(Structured diff data)

=== Begin Enclosure ===

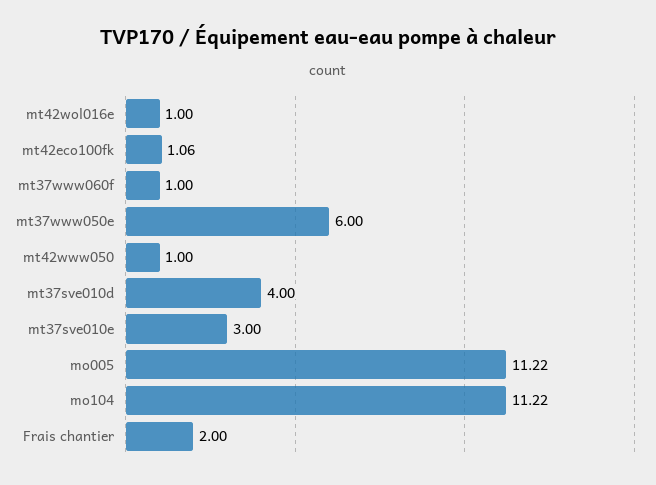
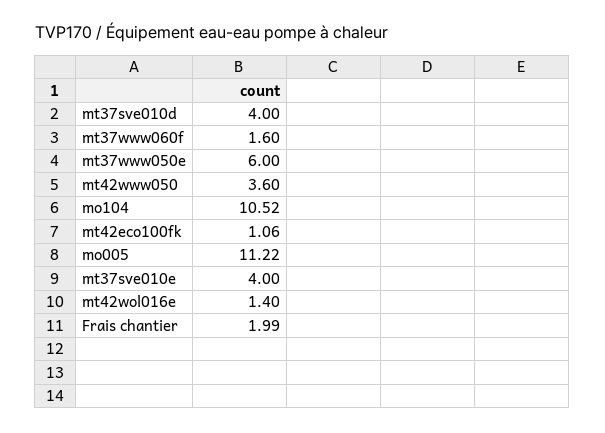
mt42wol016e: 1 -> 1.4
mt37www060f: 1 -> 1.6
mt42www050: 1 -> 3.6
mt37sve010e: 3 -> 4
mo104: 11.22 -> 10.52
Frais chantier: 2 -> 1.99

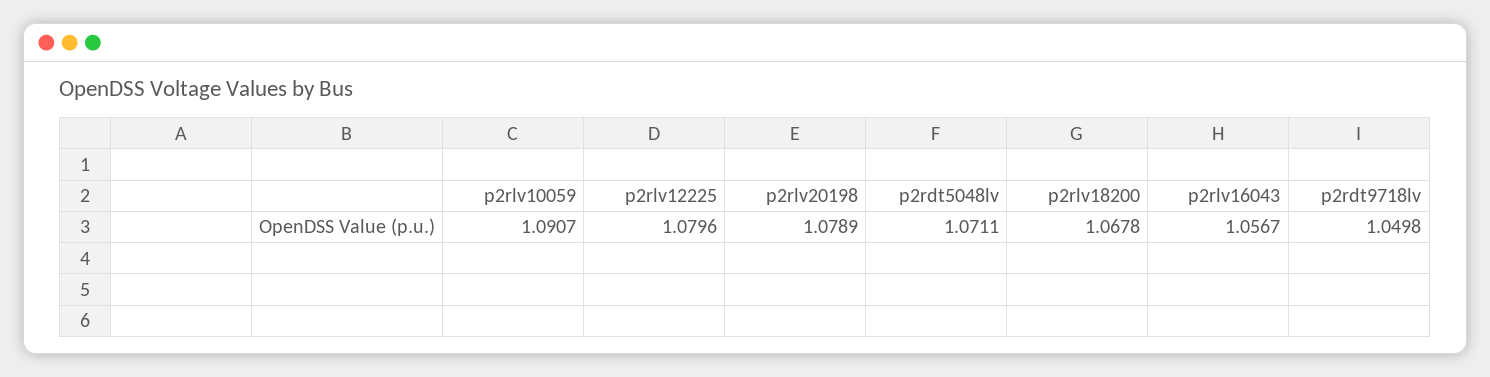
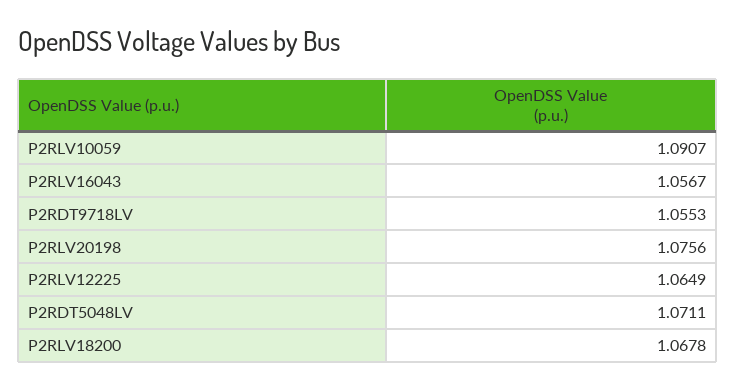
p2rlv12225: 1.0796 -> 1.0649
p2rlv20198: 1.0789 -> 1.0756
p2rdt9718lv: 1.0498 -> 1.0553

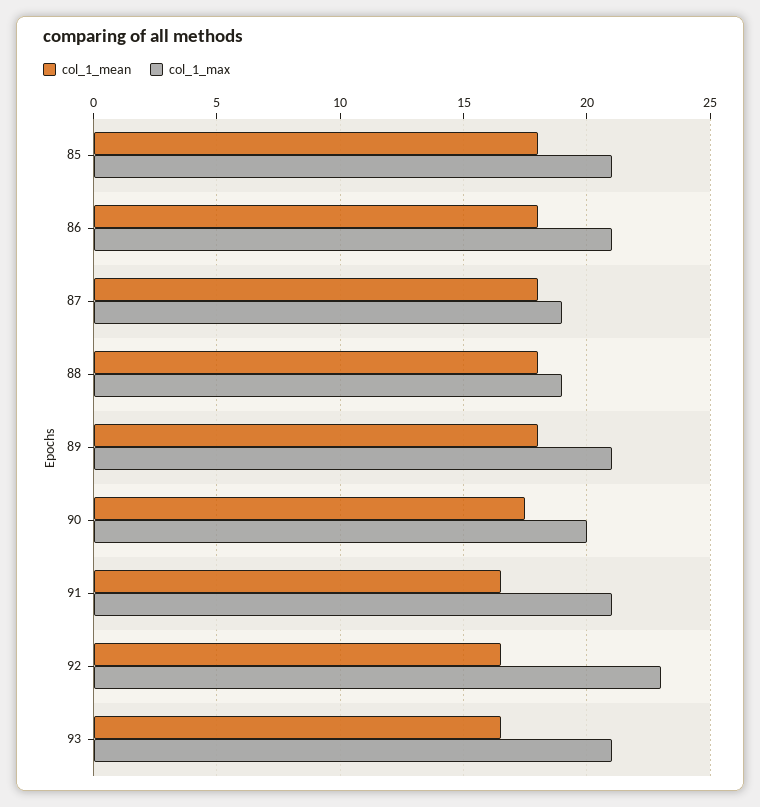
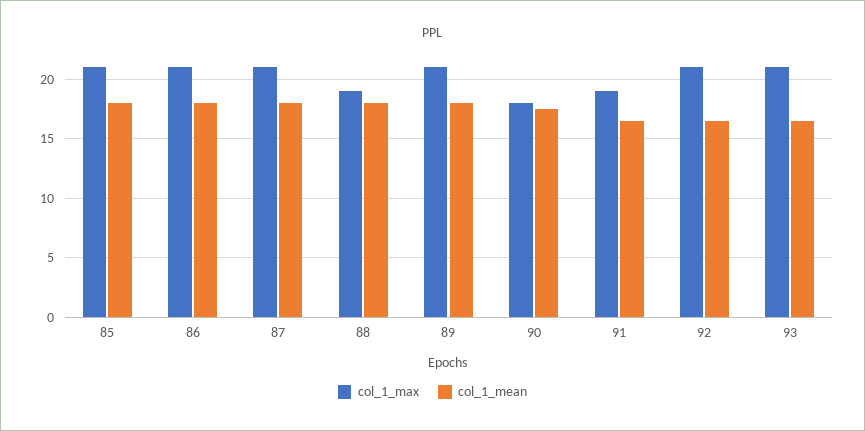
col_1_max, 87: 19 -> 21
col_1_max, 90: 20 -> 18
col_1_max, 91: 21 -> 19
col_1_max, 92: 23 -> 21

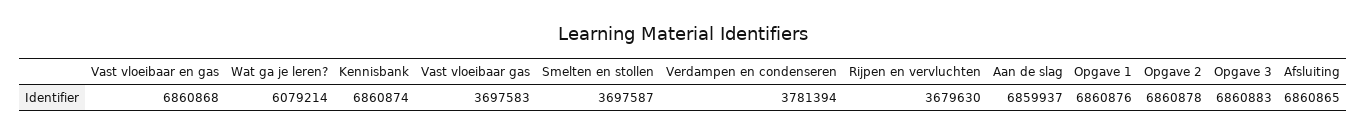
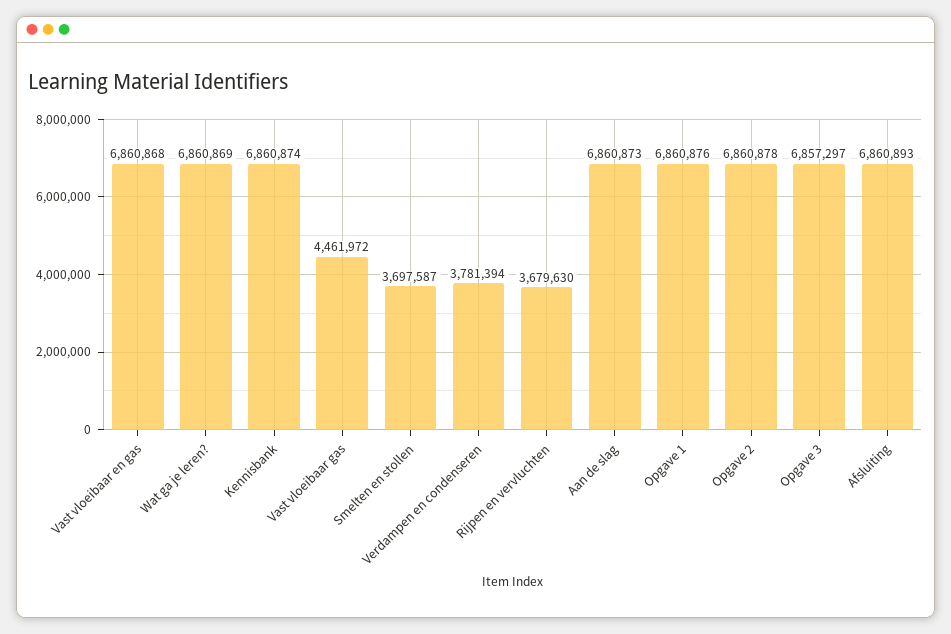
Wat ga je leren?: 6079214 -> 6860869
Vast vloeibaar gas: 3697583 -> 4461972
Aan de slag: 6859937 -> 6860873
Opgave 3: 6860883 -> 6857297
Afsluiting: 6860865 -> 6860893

=== End Enclosure ===

Restate the lines of the records exactly, starting at the first and stopping after the line with "Wat ga je leren?: 6079214 -> 6860869". Leave out any picture.

§ YOUR RESPONSE
mt42wol016e: 1 -> 1.4
mt37www060f: 1 -> 1.6
mt42www050: 1 -> 3.6
mt37sve010e: 3 -> 4
mo104: 11.22 -> 10.52
Frais chantier: 2 -> 1.99

p2rlv12225: 1.0796 -> 1.0649
p2rlv20198: 1.0789 -> 1.0756
p2rdt9718lv: 1.0498 -> 1.0553

col_1_max, 87: 19 -> 21
col_1_max, 90: 20 -> 18
col_1_max, 91: 21 -> 19
col_1_max, 92: 23 -> 21

Wat ga je leren?: 6079214 -> 6860869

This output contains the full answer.